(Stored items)
----

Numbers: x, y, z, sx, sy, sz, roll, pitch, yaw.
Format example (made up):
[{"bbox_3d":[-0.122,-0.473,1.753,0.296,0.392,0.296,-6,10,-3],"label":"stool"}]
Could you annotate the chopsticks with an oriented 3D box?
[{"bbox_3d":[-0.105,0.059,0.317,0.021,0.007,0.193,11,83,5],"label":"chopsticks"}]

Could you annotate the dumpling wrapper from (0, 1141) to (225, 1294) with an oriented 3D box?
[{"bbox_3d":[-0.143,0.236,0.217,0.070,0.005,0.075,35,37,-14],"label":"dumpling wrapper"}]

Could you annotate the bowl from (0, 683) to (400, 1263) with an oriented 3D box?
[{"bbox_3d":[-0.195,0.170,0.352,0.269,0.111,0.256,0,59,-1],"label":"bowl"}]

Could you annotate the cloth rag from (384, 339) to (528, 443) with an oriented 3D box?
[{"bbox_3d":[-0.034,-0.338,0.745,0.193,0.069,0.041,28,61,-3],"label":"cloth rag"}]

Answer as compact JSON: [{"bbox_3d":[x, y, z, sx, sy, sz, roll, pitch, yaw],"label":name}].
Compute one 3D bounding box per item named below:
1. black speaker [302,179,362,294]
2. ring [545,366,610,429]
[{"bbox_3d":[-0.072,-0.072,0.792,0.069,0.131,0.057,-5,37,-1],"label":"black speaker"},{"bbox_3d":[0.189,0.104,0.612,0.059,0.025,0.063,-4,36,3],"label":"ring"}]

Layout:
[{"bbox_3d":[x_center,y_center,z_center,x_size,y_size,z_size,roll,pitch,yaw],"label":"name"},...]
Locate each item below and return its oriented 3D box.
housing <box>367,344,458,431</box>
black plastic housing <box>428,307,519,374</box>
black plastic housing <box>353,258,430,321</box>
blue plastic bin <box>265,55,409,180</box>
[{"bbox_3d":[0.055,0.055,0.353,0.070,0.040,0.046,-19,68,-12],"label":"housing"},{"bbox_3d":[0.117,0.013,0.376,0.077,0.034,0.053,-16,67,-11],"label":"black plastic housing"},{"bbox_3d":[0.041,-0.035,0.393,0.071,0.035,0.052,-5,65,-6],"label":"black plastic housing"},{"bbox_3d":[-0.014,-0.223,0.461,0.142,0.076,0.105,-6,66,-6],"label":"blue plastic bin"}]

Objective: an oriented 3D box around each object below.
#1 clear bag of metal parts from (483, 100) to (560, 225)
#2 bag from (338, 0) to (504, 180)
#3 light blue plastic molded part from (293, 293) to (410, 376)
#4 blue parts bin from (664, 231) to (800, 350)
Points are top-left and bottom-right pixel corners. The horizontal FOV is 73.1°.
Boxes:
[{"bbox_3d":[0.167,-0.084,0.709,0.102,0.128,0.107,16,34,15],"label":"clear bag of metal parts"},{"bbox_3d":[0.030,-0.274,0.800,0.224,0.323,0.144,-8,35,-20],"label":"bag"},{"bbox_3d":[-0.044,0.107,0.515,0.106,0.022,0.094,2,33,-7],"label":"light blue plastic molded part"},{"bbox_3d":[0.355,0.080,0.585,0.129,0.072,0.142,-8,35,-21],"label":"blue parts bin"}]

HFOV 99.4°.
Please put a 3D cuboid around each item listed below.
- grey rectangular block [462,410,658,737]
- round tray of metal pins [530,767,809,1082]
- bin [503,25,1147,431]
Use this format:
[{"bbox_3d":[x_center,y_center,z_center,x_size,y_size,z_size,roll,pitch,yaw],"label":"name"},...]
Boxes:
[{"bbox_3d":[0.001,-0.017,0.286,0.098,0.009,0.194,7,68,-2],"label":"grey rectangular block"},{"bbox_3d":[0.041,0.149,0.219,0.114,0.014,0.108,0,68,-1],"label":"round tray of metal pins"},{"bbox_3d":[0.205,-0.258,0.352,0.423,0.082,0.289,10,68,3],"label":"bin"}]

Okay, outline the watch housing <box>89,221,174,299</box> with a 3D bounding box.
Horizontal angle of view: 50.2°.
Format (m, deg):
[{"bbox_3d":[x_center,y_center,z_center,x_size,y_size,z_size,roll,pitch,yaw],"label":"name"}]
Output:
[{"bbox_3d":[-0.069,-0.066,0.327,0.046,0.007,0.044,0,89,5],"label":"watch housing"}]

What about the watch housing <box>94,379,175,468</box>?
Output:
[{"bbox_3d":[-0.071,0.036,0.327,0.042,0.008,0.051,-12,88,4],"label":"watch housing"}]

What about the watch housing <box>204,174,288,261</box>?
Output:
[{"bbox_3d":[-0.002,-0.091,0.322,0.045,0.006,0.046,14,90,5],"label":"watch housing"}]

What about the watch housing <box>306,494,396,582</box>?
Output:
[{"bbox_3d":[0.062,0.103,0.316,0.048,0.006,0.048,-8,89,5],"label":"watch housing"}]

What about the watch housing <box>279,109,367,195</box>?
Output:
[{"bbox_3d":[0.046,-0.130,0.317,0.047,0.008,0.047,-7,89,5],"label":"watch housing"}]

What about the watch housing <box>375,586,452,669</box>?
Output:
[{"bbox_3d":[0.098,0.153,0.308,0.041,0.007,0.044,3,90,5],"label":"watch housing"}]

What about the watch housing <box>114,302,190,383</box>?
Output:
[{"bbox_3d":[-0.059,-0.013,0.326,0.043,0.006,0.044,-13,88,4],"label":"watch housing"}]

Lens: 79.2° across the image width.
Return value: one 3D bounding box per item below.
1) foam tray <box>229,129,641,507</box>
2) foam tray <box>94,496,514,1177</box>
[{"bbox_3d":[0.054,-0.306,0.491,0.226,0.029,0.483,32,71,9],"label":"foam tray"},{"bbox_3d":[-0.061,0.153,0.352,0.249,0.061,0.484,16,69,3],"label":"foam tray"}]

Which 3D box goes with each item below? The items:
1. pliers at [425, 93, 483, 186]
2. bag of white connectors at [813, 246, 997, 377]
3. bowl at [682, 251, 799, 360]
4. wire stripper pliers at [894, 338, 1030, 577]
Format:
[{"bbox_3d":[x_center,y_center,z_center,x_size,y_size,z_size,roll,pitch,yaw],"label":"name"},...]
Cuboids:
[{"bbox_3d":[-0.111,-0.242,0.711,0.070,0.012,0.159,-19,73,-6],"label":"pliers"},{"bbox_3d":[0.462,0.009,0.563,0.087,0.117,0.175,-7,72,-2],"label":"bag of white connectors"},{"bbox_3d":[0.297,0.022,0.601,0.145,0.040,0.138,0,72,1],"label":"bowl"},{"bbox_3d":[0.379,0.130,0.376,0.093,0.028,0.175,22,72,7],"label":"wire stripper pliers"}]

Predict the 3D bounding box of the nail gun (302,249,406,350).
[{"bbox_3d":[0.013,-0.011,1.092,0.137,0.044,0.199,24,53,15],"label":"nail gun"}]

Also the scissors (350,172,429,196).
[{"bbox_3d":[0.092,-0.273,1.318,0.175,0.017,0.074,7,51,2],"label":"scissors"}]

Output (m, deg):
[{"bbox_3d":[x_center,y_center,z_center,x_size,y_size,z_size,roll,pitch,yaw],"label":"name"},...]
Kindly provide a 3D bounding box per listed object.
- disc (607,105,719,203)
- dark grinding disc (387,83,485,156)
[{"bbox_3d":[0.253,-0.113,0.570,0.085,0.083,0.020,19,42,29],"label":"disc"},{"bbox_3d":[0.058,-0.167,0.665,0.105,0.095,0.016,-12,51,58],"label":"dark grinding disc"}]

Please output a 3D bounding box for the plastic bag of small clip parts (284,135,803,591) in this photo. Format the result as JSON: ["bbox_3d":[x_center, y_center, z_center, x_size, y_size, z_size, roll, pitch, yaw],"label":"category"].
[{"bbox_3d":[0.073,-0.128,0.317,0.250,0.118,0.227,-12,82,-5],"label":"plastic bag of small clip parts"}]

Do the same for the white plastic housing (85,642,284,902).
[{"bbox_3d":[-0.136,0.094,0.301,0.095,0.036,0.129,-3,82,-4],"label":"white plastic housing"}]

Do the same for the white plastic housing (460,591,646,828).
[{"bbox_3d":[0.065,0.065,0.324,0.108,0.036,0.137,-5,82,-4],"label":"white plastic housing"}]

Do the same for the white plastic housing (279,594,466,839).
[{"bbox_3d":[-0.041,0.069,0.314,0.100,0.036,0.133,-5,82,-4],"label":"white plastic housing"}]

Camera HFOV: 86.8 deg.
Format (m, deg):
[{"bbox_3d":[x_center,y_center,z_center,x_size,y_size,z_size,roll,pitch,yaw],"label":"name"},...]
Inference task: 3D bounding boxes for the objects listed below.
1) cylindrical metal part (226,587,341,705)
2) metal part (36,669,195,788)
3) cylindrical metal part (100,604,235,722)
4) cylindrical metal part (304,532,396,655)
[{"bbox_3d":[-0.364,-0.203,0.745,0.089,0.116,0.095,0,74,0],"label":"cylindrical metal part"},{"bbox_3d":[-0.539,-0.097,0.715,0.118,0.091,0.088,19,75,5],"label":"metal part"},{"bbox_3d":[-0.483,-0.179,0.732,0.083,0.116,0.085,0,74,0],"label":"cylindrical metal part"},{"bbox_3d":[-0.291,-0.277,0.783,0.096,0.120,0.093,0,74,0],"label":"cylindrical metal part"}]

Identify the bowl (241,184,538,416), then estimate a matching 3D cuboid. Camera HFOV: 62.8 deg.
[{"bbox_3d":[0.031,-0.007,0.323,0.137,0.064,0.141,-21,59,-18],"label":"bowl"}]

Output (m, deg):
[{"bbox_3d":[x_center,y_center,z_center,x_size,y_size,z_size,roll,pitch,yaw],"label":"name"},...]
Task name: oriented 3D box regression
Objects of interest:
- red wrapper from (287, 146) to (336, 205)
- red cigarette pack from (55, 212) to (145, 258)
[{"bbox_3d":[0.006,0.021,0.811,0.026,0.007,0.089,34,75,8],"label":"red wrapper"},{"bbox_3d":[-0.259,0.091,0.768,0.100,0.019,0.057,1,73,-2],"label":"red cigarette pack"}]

----

• **Activity**
Look above for the line with "What about the watch housing <box>279,109,367,195</box>?"; retype exactly that line, every line after it up to the line with "- disc (607,105,719,203)", and that line too, nothing else.

• **Solution for this task**
What about the watch housing <box>279,109,367,195</box>?
Output:
[{"bbox_3d":[0.046,-0.130,0.317,0.047,0.008,0.047,-7,89,5],"label":"watch housing"}]

What about the watch housing <box>375,586,452,669</box>?
Output:
[{"bbox_3d":[0.098,0.153,0.308,0.041,0.007,0.044,3,90,5],"label":"watch housing"}]

What about the watch housing <box>114,302,190,383</box>?
Output:
[{"bbox_3d":[-0.059,-0.013,0.326,0.043,0.006,0.044,-13,88,4],"label":"watch housing"}]

Lens: 79.2° across the image width.
Return value: one 3D bounding box per item below.
1) foam tray <box>229,129,641,507</box>
2) foam tray <box>94,496,514,1177</box>
[{"bbox_3d":[0.054,-0.306,0.491,0.226,0.029,0.483,32,71,9],"label":"foam tray"},{"bbox_3d":[-0.061,0.153,0.352,0.249,0.061,0.484,16,69,3],"label":"foam tray"}]

Which 3D box goes with each item below? The items:
1. pliers at [425, 93, 483, 186]
2. bag of white connectors at [813, 246, 997, 377]
3. bowl at [682, 251, 799, 360]
4. wire stripper pliers at [894, 338, 1030, 577]
Format:
[{"bbox_3d":[x_center,y_center,z_center,x_size,y_size,z_size,roll,pitch,yaw],"label":"name"},...]
Cuboids:
[{"bbox_3d":[-0.111,-0.242,0.711,0.070,0.012,0.159,-19,73,-6],"label":"pliers"},{"bbox_3d":[0.462,0.009,0.563,0.087,0.117,0.175,-7,72,-2],"label":"bag of white connectors"},{"bbox_3d":[0.297,0.022,0.601,0.145,0.040,0.138,0,72,1],"label":"bowl"},{"bbox_3d":[0.379,0.130,0.376,0.093,0.028,0.175,22,72,7],"label":"wire stripper pliers"}]

Predict the 3D bounding box of the nail gun (302,249,406,350).
[{"bbox_3d":[0.013,-0.011,1.092,0.137,0.044,0.199,24,53,15],"label":"nail gun"}]

Also the scissors (350,172,429,196).
[{"bbox_3d":[0.092,-0.273,1.318,0.175,0.017,0.074,7,51,2],"label":"scissors"}]

Output (m, deg):
[{"bbox_3d":[x_center,y_center,z_center,x_size,y_size,z_size,roll,pitch,yaw],"label":"name"},...]
Kindly provide a 3D bounding box per listed object.
- disc (607,105,719,203)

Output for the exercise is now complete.